3 commentaires pour “Le récit unilatéral des États-Unis sur l’Iran »

  1. Susan
    Février 16, 2015 à 10: 05

    Ils ont gagné le procès. C’est peut-être la raison pour laquelle même les conservateurs ont récemment suggéré que « Bibi » ne vienne pas aux États-Unis. Voir : http://www.irmep.org

    Les États-Unis ont confirmé l’existence d’un programme israélien de bombes H en 1987

    Un rapport soulève des questions sur le refus des États-Unis d’appliquer leurs propres lois sur l’aide étrangère

    par Grant Smith, 14 février 2015

  2. Février 16, 2015 à 03: 53

    À sens unique en effet ! Obama, qu’en est-il de l’arsenal nucléaire israélien ?

    Un groupe de réflexion basé à Washington, l’Institute for Research: Middle Eastern Policy (IRmep), a récemment brossé un tableau différent et plus attrayant. Un « rapport spécial » rédigé par son directeur, Grant F. Smith, s'est concentré sur un procès qu'il a intenté pour contester « « l'ambiguïté » américaine à l'égard de l'arsenal nucléaire israélien ».

    Le point culminant de ce rapport, comme le souligne le directeur du groupe de réflexion, est que « s'il est difficile de nier que le fait de museler « l'ambiguïté » a grandement profité à Israël et à son lobby américain, il s'agit d'un un désastre coûteux et en cours pour les contribuables américains ». Selon une enquête Google de septembre, a-t-il ajouté, 64 pour cent des Américains pensent qu'Israël possède des armes nucléaires, tandis que six sur dix pensent que l'aide étrangère américaine à Israël est « trop importante ».

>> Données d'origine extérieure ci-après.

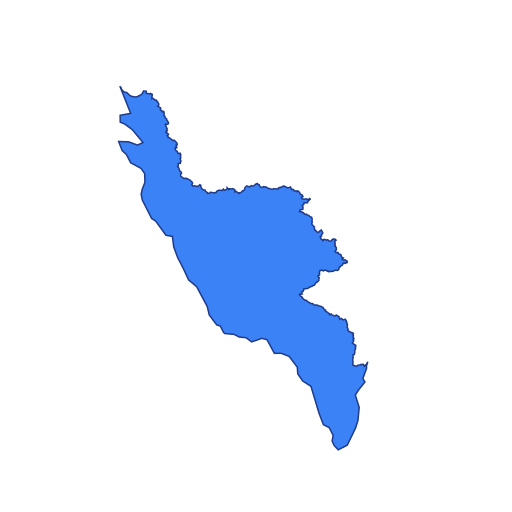 the district of At-Bashy, Naryn, Kyrgyzstan, rotated 246°
{"feature_id": "92254566B65067062849500", "entity_name": "At-Bashy", "entity_type": "district", "adm_level": 2, "iso_a3": "KGZ", "parent_name": "Kyrgyzstan", "parent_adm1": "Naryn", "projection": "orthographic", "projection_center": [76.301, 40.827], "detail": "fine", "context": "isolated", "style": "filled", "palette": "blue", "viewbox_px": 512, "rotation_deg": 246, "n_neighbors": 0, "source": "geoboundaries", "source_scale": "gbopen_adm2", "svg_char_len": 6156}
<svg xmlns="http://www.w3.org/2000/svg" viewBox="0 0 512 512"><g transform="rotate(246 256 256)"><path d="M46.1,262.5L58.2,276.8L64.1,282.1L75.7,288.7L88.6,290.2L92.1,295.6L96.6,304.3L100.6,303.8L108.5,311.4L110.6,312.2L113.9,315.1L112.1,312.9L112.0,312.1L111.1,310.3L111.5,309.8L112.6,310.1L113.5,309.9L113.8,308.5L114.3,308.0L113.9,307.1L114.8,304.9L114.5,303.9L114.5,302.5L117.0,300.1L120.3,301.8L121.6,301.8L123.5,303.4L125.3,303.9L126.3,304.6L126.0,305.6L127.1,306.7L130.0,308.1L130.3,308.8L132.4,310.1L133.1,310.1L133.7,310.8L137.2,308.6L138.4,310.3L139.2,310.9L140.1,310.6L140.2,311.3L141.0,312.0L142.1,311.6L143.6,312.6L144.7,312.3L145.3,313.4L146.6,313.1L147.2,311.8L148.0,311.6L149.1,310.1L149.6,310.3L151.1,309.6L151.8,310.4L154.4,310.4L155.9,311.6L157.9,311.7L158.5,312.1L159.4,311.6L160.3,312.2L162.0,311.7L162.1,309.8L164.5,308.3L164.1,306.9L166.2,306.7L166.8,307.2L169.3,305.4L169.3,304.5L169.0,304.2L169.4,303.3L170.9,301.7L172.5,301.1L172.3,299.4L173.5,299.6L174.2,298.9L175.2,298.7L177.3,297.0L178.3,297.6L179.1,296.6L181.4,296.4L182.1,296.0L183.8,294.6L185.2,292.6L185.9,292.4L187.0,290.7L187.5,289.0L189.3,288.6L190.4,286.7L193.7,284.4L194.9,284.1L195.7,282.8L198.1,281.5L199.5,281.5L201.5,280.3L202.4,280.2L202.8,280.5L203.4,280.2L203.5,280.6L202.7,281.6L202.9,282.2L202.6,282.8L204.5,282.9L204.8,283.6L204.4,284.5L205.0,284.9L205.2,285.5L206.4,286.2L206.6,286.7L205.8,288.2L205.4,290.0L205.7,293.5L205.5,295.0L205.8,295.4L205.6,297.5L207.5,300.3L207.2,301.1L208.2,303.6L209.4,304.0L210.5,305.0L211.6,304.4L212.8,304.6L212.7,305.8L213.3,306.7L214.2,306.7L216.8,308.5L216.3,309.6L216.5,310.3L214.9,311.5L215.3,312.9L214.2,314.3L213.1,314.9L213.2,315.7L211.9,316.2L211.5,318.2L210.7,319.9L210.8,322.4L209.7,324.6L209.9,326.0L211.9,327.5L211.8,328.6L212.4,329.0L212.5,329.8L212.4,330.9L213.0,331.9L213.5,332.1L214.0,333.6L213.0,334.2L212.9,335.3L213.2,335.7L213.0,336.5L213.5,336.4L213.9,337.1L214.7,337.0L215.0,336.4L215.6,336.1L216.0,336.1L216.4,335.6L216.5,334.6L217.9,333.3L218.2,333.4L218.7,335.0L220.1,333.8L222.8,334.1L224.1,332.6L225.9,332.3L225.8,331.8L226.2,331.7L226.6,330.6L228.3,330.2L229.0,332.0L231.2,332.8L232.6,332.2L233.1,332.7L234.2,332.5L234.9,333.4L236.1,333.3L236.6,333.9L237.6,334.0L237.9,335.6L239.1,335.2L239.2,334.6L240.0,334.0L239.8,333.3L240.2,332.5L239.3,331.1L239.4,329.7L239.8,329.0L241.6,328.2L241.9,327.5L241.8,326.9L243.3,325.4L243.5,324.6L242.8,323.9L242.9,323.2L243.7,323.3L245.2,322.3L246.1,322.6L247.0,322.3L247.7,322.8L247.6,324.0L248.4,324.2L249.1,324.9L249.4,326.0L250.3,326.5L253.2,326.2L252.7,323.7L252.2,322.9L252.2,322.4L253.7,321.1L255.1,321.1L255.8,320.2L258.1,320.7L258.7,321.2L261.5,320.1L262.8,320.0L264.1,321.3L264.9,321.2L267.0,322.4L268.8,322.6L270.0,321.2L271.5,320.8L272.5,319.6L273.7,319.1L274.2,317.5L276.4,316.9L276.6,316.2L277.7,315.8L278.8,313.8L280.3,315.2L279.5,317.7L281.3,318.8L283.3,318.7L283.6,320.5L285.0,321.4L283.7,324.8L284.7,325.4L285.8,328.6L286.2,328.6L286.8,328.3L286.4,327.0L286.7,326.1L287.9,325.0L288.2,323.4L289.3,321.5L291.0,321.2L291.0,322.7L291.4,323.2L293.4,322.8L294.3,321.6L295.7,321.7L297.7,321.2L298.6,320.5L298.2,319.4L299.2,319.1L299.6,317.6L300.3,317.2L301.3,317.4L302.0,316.6L302.3,315.5L305.0,315.6L305.2,312.9L308.7,309.9L308.5,309.5L308.5,308.8L308.8,308.5L308.4,306.5L309.0,306.1L309.0,304.1L308.1,303.4L310.2,299.9L310.1,298.9L310.9,296.9L312.1,295.9L312.8,294.7L315.3,293.0L315.5,291.8L316.3,291.2L316.2,289.3L317.0,288.2L318.8,287.7L319.9,287.9L320.9,286.8L321.8,286.6L321.7,284.6L321.0,282.6L321.2,281.5L322.2,280.4L321.8,277.9L323.3,276.7L323.8,275.8L322.9,273.7L321.2,272.3L320.8,271.2L321.0,269.8L320.5,269.3L320.1,267.6L320.6,266.4L320.1,265.8L323.3,264.0L323.3,262.7L325.2,263.6L326.4,262.7L327.1,261.9L327.3,260.7L328.1,259.4L327.9,258.9L328.4,258.7L328.0,258.1L330.0,257.4L329.1,257.1L328.8,255.5L328.9,253.8L330.4,253.5L330.3,253.0L329.5,252.1L331.2,248.9L331.2,247.6L331.1,246.3L330.4,245.8L330.1,245.1L330.7,244.2L330.9,242.9L332.8,240.4L332.4,239.1L332.7,237.3L333.7,237.4L335.5,236.2L337.0,236.3L337.5,235.0L339.7,233.8L342.1,233.8L343.0,234.3L343.9,233.8L343.2,230.9L345.3,228.1L345.3,227.1L345.6,226.7L347.2,226.3L348.3,227.7L349.4,227.7L352.1,226.6L355.0,224.3L355.0,223.7L355.7,223.4L356.1,221.6L359.7,219.6L361.7,220.6L361.7,221.5L362.1,221.7L363.9,221.6L364.7,220.9L368.0,221.3L369.8,220.8L370.1,221.8L371.2,222.1L372.2,222.9L371.4,224.5L373.4,226.1L375.8,226.2L376.2,227.1L378.6,228.0L379.0,228.5L380.8,228.5L381.1,226.6L383.4,226.6L385.9,225.4L387.7,226.3L387.1,227.4L387.4,227.8L389.7,227.9L389.5,228.5L389.6,229.3L391.3,229.7L394.9,228.5L395.2,228.1L395.1,227.2L399.6,224.7L400.0,223.8L400.8,224.2L402.2,223.9L402.3,225.0L402.8,225.6L404.8,224.7L405.0,224.1L406.0,224.0L406.6,224.7L406.3,225.3L406.5,225.8L407.4,225.6L408.0,226.0L408.1,226.6L412.8,226.5L413.3,227.1L412.4,228.2L412.4,229.4L412.6,229.9L413.8,230.3L416.5,229.8L417.6,230.1L419.1,229.3L420.8,229.6L422.0,228.9L423.6,230.2L425.6,230.5L425.7,229.2L426.0,228.9L427.0,229.2L427.9,228.2L428.7,228.1L429.4,228.9L430.3,229.1L431.3,228.1L432.5,227.7L432.7,227.2L433.4,228.5L434.3,229.0L437.2,228.8L437.8,228.3L438.8,228.4L438.8,227.8L439.6,227.1L440.1,227.2L440.9,226.4L441.9,226.1L442.1,224.8L445.9,227.0L446.3,226.7L446.3,226.1L447.4,225.9L447.4,224.8L449.3,221.9L451.2,222.7L452.5,220.4L450.4,217.9L449.8,214.2L450.1,213.7L449.8,212.7L450.1,210.9L452.2,207.6L454.0,206.0L457.7,204.5L458.5,203.8L458.9,202.7L460.7,201.7L463.1,200.9L464.1,201.2L466.5,200.7L437.3,199.5L439.8,189.1L433.5,186.4L430.0,189.7L421.7,194.4L405.7,198.9L405.5,192.9L412.1,186.1L416.5,177.1L406.8,176.6L401.4,178.9L392.2,179.4L382.8,186.6L376.6,187.8L368.5,184.5L363.0,179.0L359.3,176.3L353.6,174.9L332.7,175.9L328.9,178.5L311.5,182.2L307.9,187.6L297.7,184.5L286.5,183.8L274.3,184.5L261.5,184.7L252.1,189.3L229.7,190.9L221.0,189.3L209.0,192.1L206.5,194.9L199.2,195.3L197.9,195.9L193.3,204.1L188.8,207.7L185.4,213.7L179.3,217.1L178.4,227.8L175.1,232.0L159.6,233.2L156.8,239.5L150.9,245.4L137.6,248.5L131.3,246.2L122.8,247.8L114.6,253.2L86.6,249.6L74.4,249.0L69.4,253.1L60.7,253.5L56.1,250.3L51.1,250.3L45.5,252.3L46.1,262.5Z" fill="#3b82f6" stroke="#1e3a8a" stroke-width="1.5"/></g></svg>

    Il a poursuivi : « Pourtant, parce que la politique officielle des États-Unis est de prétendre que l'existence de l'arsenal israélien est inconnue, un don de plus de 3 milliards de dollars [plus de 11 milliards de dirhams] aux contribuables sous forme d'aide, d'argent et de soutien en matière de renseignement américains de premier ordre. est livré chaque année, même si Israël possède depuis longtemps le moyen de dissuasion ultime.

    Les États-Unis sont restés muets sur cette question pendant plusieurs années. La défunte correspondante libano-américaine à la Maison Blanche, Helen Thomas, n’avait pas réussi à faire admettre à Obama qu’Israël possédait des armes nucléaires. Elle lui avait demandé début 2009 lors d'une conférence de presse à la Maison Blanche : « Connaissez-vous un pays du Moyen-Orient qui possède des armes nucléaires ? » La réponse risible d'Obama a été qu'il ne voulait pas « spéculer ». à ce sujet.

    Avec les négociations à venir avec l'Iran sur son prétendu arsenal nucléaire, l'administration Obama a désormais une occasion en or de divulguer ces documents et en même temps de couper l'herbe sous les pieds de Benjamin Netanyahu lors de son discours prévu et très décrié. « chez nous et en Amérique – au puissant Congrès américain.

    Lire la suite: http://www.veteransnewsnow.com/2015/02/12/obama-what-about-israels-nuclear-arsenal/

    • Zachary Smith
      Février 16, 2015 à 11: 58

      Il est assez dégoûtant que les États-Unis soient non seulement au courant du programme de bombes israélien, mais qu’ils l’aient aidé de diverses manières – tout en hyperventilant sur le « potentiel » iranien de fabriquer peut-être un jour une bombe.